▶ YOUR OBJECTIVE:
Return every line of the material below verbatim, leaving out the pictures.

▶ TASK INPUTS:

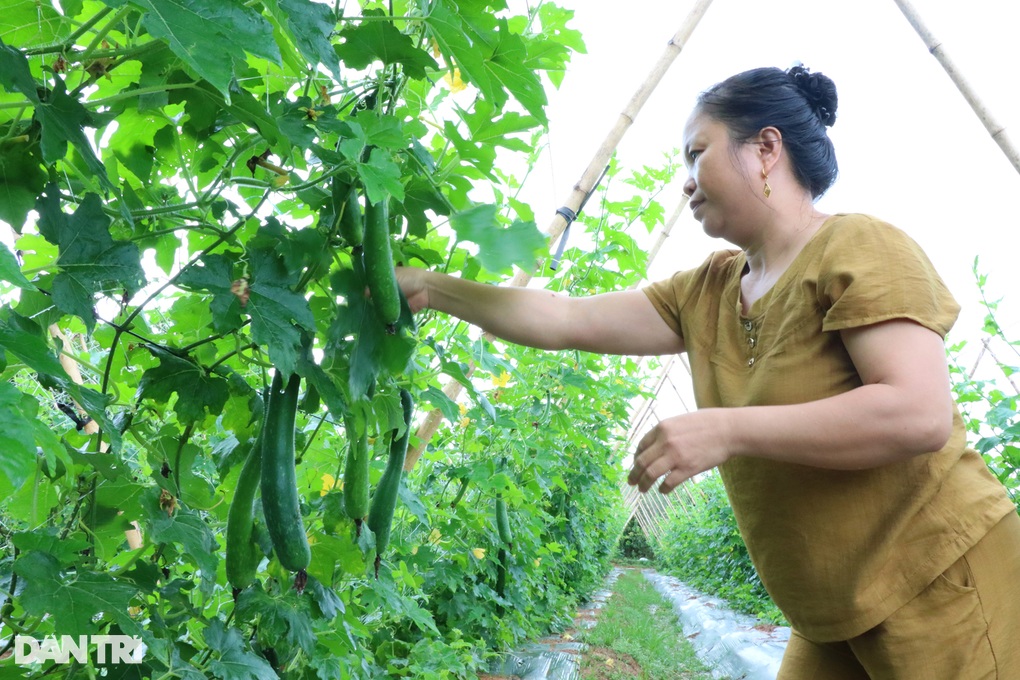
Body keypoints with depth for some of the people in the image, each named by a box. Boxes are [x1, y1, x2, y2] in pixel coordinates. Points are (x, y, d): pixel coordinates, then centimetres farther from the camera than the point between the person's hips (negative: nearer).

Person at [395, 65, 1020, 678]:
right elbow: (564, 321, 5)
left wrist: (727, 429, -26)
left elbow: (920, 415, -25)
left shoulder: (860, 248, -14)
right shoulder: (705, 295, 6)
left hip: (939, 588, -6)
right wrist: (431, 289, 3)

▶ RESULT:
Body keypoints with depth for some of the people in the image, each named by a box. Boxes are [x1, y1, x2, y2] in pixel coordinates. Points are (x, y, d): pixel coordinates, then centimetres farther from the camera than the point between the person's hips (negative: nearer).

Person at [395, 65, 1020, 678]:
right elbow: (564, 321, 5)
left wrist: (727, 429, -26)
left elbow: (920, 415, -25)
left shoulder: (860, 248, -14)
right shoulder: (705, 295, 6)
left hip: (939, 588, -6)
right wrist: (431, 289, 3)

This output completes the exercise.